Easy Street

Have you noticed how pet care is getting easier? When was the last time you heard of a dog dying from distemper or even from heartworm disease? Rampant flea infestations and life-threatening disease from intestinal worms are much rarer than they were a few years ago and its all because pet care is now and easy street. 

A Neck Ahead

One of the recent advances in pet care has been the evolution of the 'spot-on-the-neck' preparations. When they first appeared, they were designed to control adult fleas only and almost overnight, the weekend chore of having to wash your pooch or puss cat in smelly, milky insecticides vanished. While washing dogs is sometimes difficult, washing cats is akin to committing suicide with a thousand cuts.

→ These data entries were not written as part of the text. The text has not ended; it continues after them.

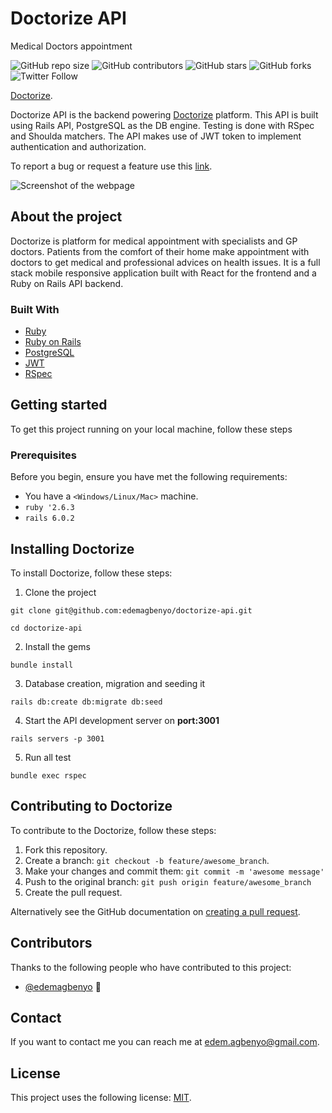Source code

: # Doctorize API
Medical Doctors appointment 

<!--- These are examples. See https://shields.io for others or to customize this set of shields. You might want to include dependencies, project status and licence info here --->
![GitHub repo size](https://img.shields.io/github/repo-size/edemagbenyo/doctorize-api)
![GitHub contributors](https://img.shields.io/github/contributors/edemagbenyo/doctorize-api)
![GitHub stars](https://img.shields.io/github/stars/edemagbenyo/doctorize-api?style=social)
![GitHub forks](https://img.shields.io/github/forks/edemagbenyo/doctorize-api?style=social)
![Twitter Follow](https://img.shields.io/twitter/follow/edemagbenyo?style=social)


<!-- Project details -->
[Doctorize](https://doctorize.herokuapp.com/).

Doctorize API is the backend powering [Doctorize](https://doctorize.herokuapp.com/) platform. This API is built using Rails API, PostgreSQL as the DB engine. Testing is done with RSpec and Shoulda matchers. The API makes use of JWT token to implement authentication and authorization.

To report a bug or request a feature use this [link](https://github.com/edemagbenyo/doctorize-api/issues).

![Screenshot of the webpage]()

## About the project
Doctorize is platform for medical appointment with specialists and GP doctors. Patients from the comfort of their home make appointment with doctors to get medical and professional advices on health issues. It is a full stack mobile responsive application built with React for the frontend and a Ruby on Rails API backend.



### Built With

* [Ruby](https://www.ruby-lang.org/en/)
* [Ruby on Rails](https://rubyonrails.org/)
* [PostgreSQL](https://www.postgresql.org/)
* [JWT](https://jwt.io/)
* [RSpec](https://rspec.info/)



## Getting started

To get this project running on your local machine, follow these steps

### Prerequisites

Before you begin, ensure you have met the following requirements:
<!--- These are just example requirements. Add, duplicate or remove as required --->
* You have a `<Windows/Linux/Mac>` machine.
* `ruby '2.6.3`
* `rails 6.0.2`



## Installing Doctorize

To install Doctorize, follow these steps:

1. Clone the project
```
git clone git@github.com:edemagbenyo/doctorize-api.git

cd doctorize-api
```
2. Install the gems
```
bundle install
```
3. Database creation, migration and seeding it
```
rails db:create db:migrate db:seed
```
4. Start the API development server on **port:3001**
```
rails servers -p 3001
```
5. Run all test
```
bundle exec rspec
```

## Contributing to Doctorize
<!--- If your README is long or you have some specific process or steps you want contributors to follow, consider creating a separate CONTRIBUTING.md file--->
To contribute to the Doctorize, follow these steps:

1. Fork this repository.
2. Create a branch: `git checkout -b feature/awesome_branch`.
3. Make your changes and commit them: `git commit -m 'awesome message'`
4. Push to the original branch: `git push origin feature/awesome_branch`
5. Create the pull request.

Alternatively see the GitHub documentation on [creating a pull request](https://help.github.com/en/github/collaborating-with-issues-and-pull-requests/creating-a-pull-request).

## Contributors

Thanks to the following people who have contributed to this project:

* [@edemagbenyo](https://github.com/edemagbenyo) 📖



## Contact

If you want to contact me you can reach me at <edem.agbenyo@gmail.com>.

## License
<!--- If you're not sure which open license to use see https://choosealicense.com/--->

This project uses the following license: [MIT](<link>).
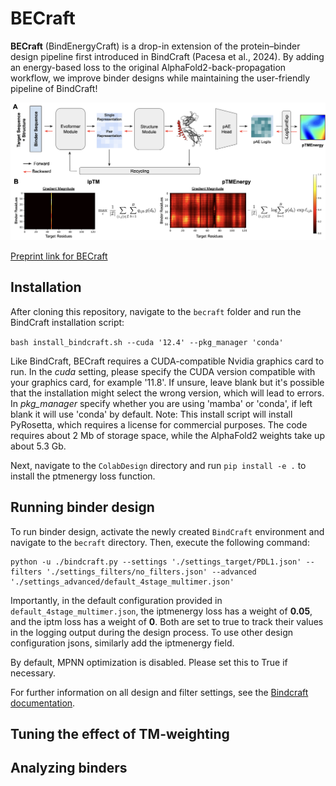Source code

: # BECraft

**BECraft** (BindEnergyCraft) is a drop-in extension of the protein–binder design pipeline first introduced in BindCraft (Pacesa et al., 2024). By adding an energy-based loss to the original AlphaFold2-back-propagation workflow, we improve binder designs while maintaining the user-friendly pipeline of BindCraft!

![alt text](becraft/method.png)

[Preprint link for BECraft](https://arxiv.org/abs/2505.21241)

## Installation

After cloning this repository, navigate to the ```becraft``` folder and run the BindCraft installation script:

`bash install_bindcraft.sh --cuda '12.4' --pkg_manager 'conda'`

Like BindCraft, BECraft requires a CUDA-compatible Nvidia graphics card to run. In the *cuda* setting, please specify the CUDA version compatible with your graphics card, for example '11.8'. If unsure, leave blank but it's possible that the installation might select the wrong version, which will lead to errors. In *pkg_manager* specify whether you are using 'mamba' or 'conda', if left blank it will use 'conda' by default. Note: This install script will install PyRosetta, which requires a license for commercial purposes. The code requires about 2 Mb of storage space, while the AlphaFold2 weights take up about 5.3 Gb.

Next, navigate to the ```ColabDesign``` directory and run ```pip install -e .```  to install the ptmenergy loss function.

## Running binder design

To run binder design, activate the newly created ```BindCraft``` environment and navigate to the ```becraft``` directory. Then, execute the following command:

```
python -u ./bindcraft.py --settings './settings_target/PDL1.json' --filters './settings_filters/no_filters.json' --advanced './settings_advanced/default_4stage_multimer.json'
```

Importantly, in the default configuration provided in ```default_4stage_multimer.json```, the iptmenergy loss has a weight of $\mathbf{0.05}$, and the iptm loss has a weight of $\mathbf{0}$. Both are set to true to track their values in the logging output during the design process. To use other design configuration jsons, similarly add the iptmenergy field.

By default, MPNN optimization is disabled. Please set this to True if necessary.

For further information on all design and filter settings, see the [Bindcraft documentation](becraft/README.md).

## Tuning the effect of TM-weighting



## Analyzing binders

So, Advantage and Frontline were the leaders of this pack and represented a leap forward in easy pet care for dogs and cats. Now there are many similar preparations on the market.

Things change for the better and now Advantage has two big brothers, Advocate and Advantix.

When used once a month, Advocate controls fleas, heartworm, the intestinal worms, roundworm, hookworm and whipworm. It also controls mange, ear mites and lice. 

Advantix from Bayer is also a spot on the back of the neck product however this one is aimed at killing and repelling paralysis ticks and other types of ticks, fleas, flea larvae and it will also repel mosquitoes and sand flies.

Frontline Plus has also been released recently and is a combination preparation that not only kills adult fleas and ticks but also contains a growth regulator that kills flea eggs in the environment before they hatch.

Revolution has joined the easy-street queue with its once-monthly application that controls fleas, heartworm, most intestinal worms, ear mites and mange mites but it doesn't wash the dishes - yet.

To the Heart of a Problem

Heartworm is such a dangerous disease and the treatment of heartworm infested dogs was a major part of veterinary practice a decade or so ago. Nowadays, heartworm infested dogs are not at all common due to the advances in heartworm prevention.

 Heartworm is such a dangerous disease and the treatment of heartworm infested dogs was a major part of veterinary practice a decade or so ago.


Daily DEC tablets were the first step forward in heartworm prevention, but now that we have monthly heartworm preventatives, the DEC preparations are being superseded. 

Monthly heartworm medications are popular, and because most are in a chewable treat form, they are easy to administer. There are several brands. Heartgard and Proheart are readily available through your veterinary surgeon. Heartgard Plus has the advantage of also controlling roundworm and hookworm infections at the same time. Interceptor is similar, but as well as preventing heartworm disease and controlling roundworms and hookworms, it also controls whipworms.  Sentinel does all that Interceptor does but has the distinct advantage of also controlling fleas with the inclusion of an insect growth regulator that prevents flea eggs from hatching.

As mentioned earlier, Revolution and Advocate also control heartworm disease.

The most recent advance in heartworm prevention is a perfect contender for the Easy Street award. It is the Once-A-Year heartworm injection. For us pet owners who are forgetful, (and that includes me!) the yearly injection is a very convenient way of preventing heartworm disease as it can be given at the same time as your pets' yearly vaccination. I have recently converted to the one-per-year injection for my Imperfect Pooch and as I could never be sure if I had remembered to give her the monthly preparation. Ask your veterinarian for more details.

Jabbing Away

While we are talking about yearly injections, let's not forget about how the dangerous diseases such as distemper and canine hepatitis have been all but eliminated by modern, annual vaccines.

The number of diseases that can be prevented through vaccination is steadily increasing and for cats we now have the F5 vaccine and for dogs the C7. That all this can be achieved with just one visit to the vet, and that the one-a-year heartworm injection can be done at the same time, makes this health-care combo an immediate qualifier for our easy-street list.

The Worm's Turn

In veterinary surgeries, we don't see the typical 'wormy' pups and kittens as often. Pot-bellied, scruffy-coated, diarrhoea-affected pups and kittens are showing the sad, hallmark signs of worm infestations but with the advent of worming medications known as all-wormers, and the monthly heartworm/intestinal worm preparations, such worm-infested pups are now uncommon.

While the monthly heartworm/intestinal worm combinations are a convenient way of eliminating worms each month, none of these control all intestinal worms that can affect dogs and cats, so an all-wormer is still necessary.

Drontal Allwormer is a well know product that will kill all four intestinal worms but Popantal Allwormer, and Canimax  are all excellent.  If you are buying worming preparations from your pet store or supermarket, read the label to be sure the preparation makes a claim to kill round, hook, whip and tape worms in dogs and round, hook and tapeworms in cats.

So, it's true - life was meant to be easy - at least for us pet owners.